A space for up to 30 students to take their learning outdoors is in the works for West Central Elementary after the school learned it has been awarded a $5,000 GOLD Grant by the Georgia Board of Education.

West Central sixth grade teacher Stephanie Lewis spearheaded the idea and the grant application that imagines a unique outdoor learning space.

The project plans to create an outdoor classroom for students from pre-K through sixth grade. Students will use the outdoor space to examine their world, investigate questions in all subject areas, and learn in a new environment, according to the grant application.

The space will also provide new experiences for West Central students, many of whom do not have access to many experiences outside of the classroom. The outdoor learning area will also provide additional resources for teachers to make learning more hands-on and experiential.

“Receiving this outdoor classroom grant is a testament to our commitment to providing engaging learning experiences for all our students, and I am grateful to Mrs. Lewis for taking the initiative to apply for it,” West Central Principal Jennifer Uldrick says. “We are thrilled to create a dynamic outdoor space that will inspire curiosity, exploration, and a deep connection to the nature that surrounds us.”

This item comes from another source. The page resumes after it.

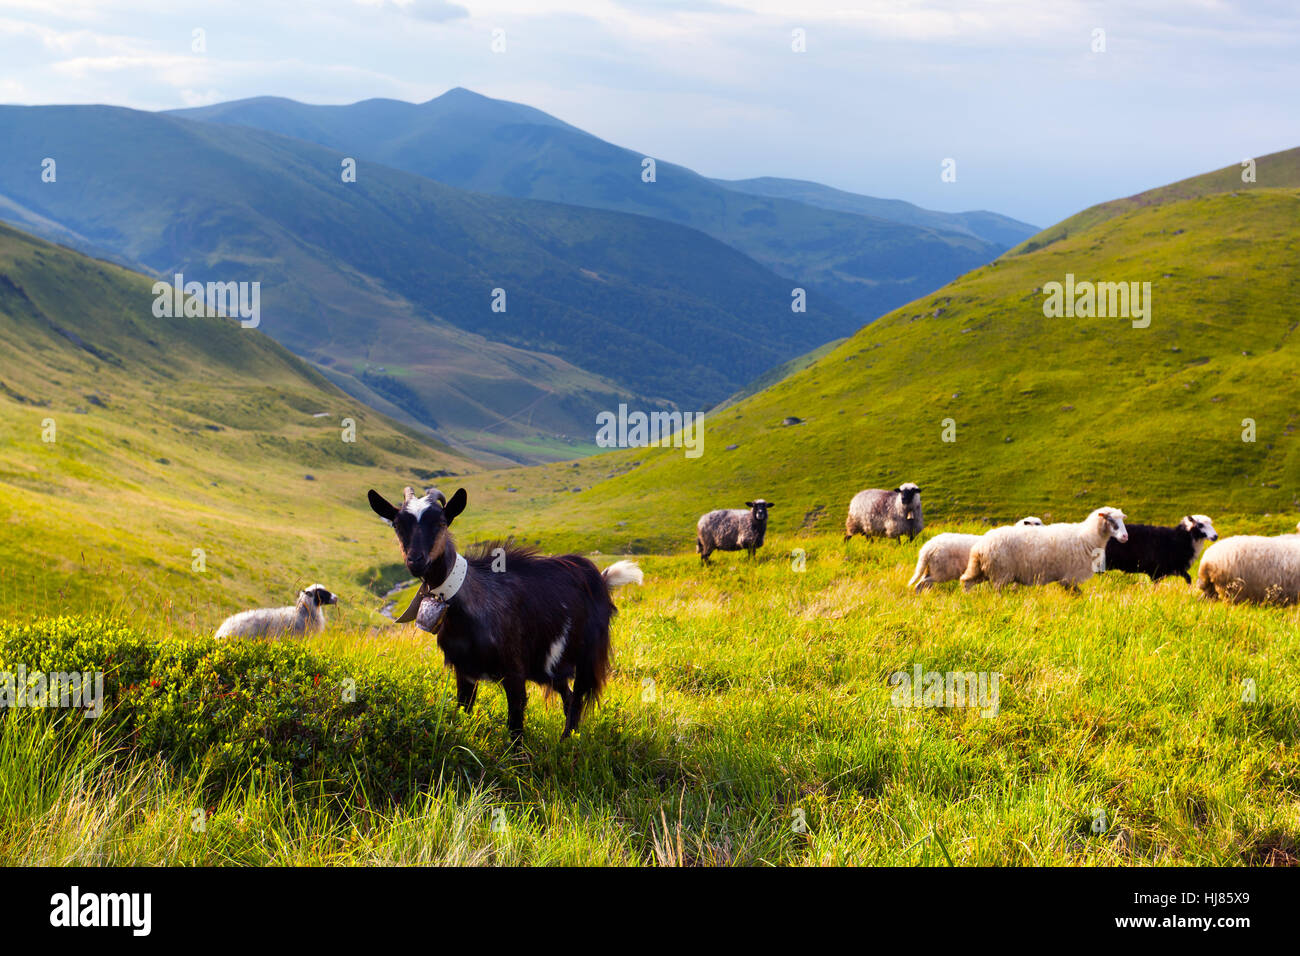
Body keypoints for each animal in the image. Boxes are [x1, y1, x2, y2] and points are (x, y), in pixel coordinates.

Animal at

GOLD (Georgia Outdoor Learning Demonstration) Grants are intended to increase opportunities for students to benefit from outdoor learning.

Per the grant application, the outdoor learning space will provide a workspace for 30 students to conduct labs and experiments and a whiteboard for teachers to lead labs and experiments.  The weather station will provide real-world data for students in first and fourth grade as they study weather.  The compost bin will provide hands-on opportunities for students to experience how matter decays.  The sundial will be used by students in primary grades to learn how to tell time and understand how time works.

“The West Central community looks forward to partnering with other organizations in our community to complete this project including a local scouting troop that will provide volunteer labor as part of an Eagle Scout project,” Lewis says. “We are also excited about finding ways for our students and parents to help make this project come to life.”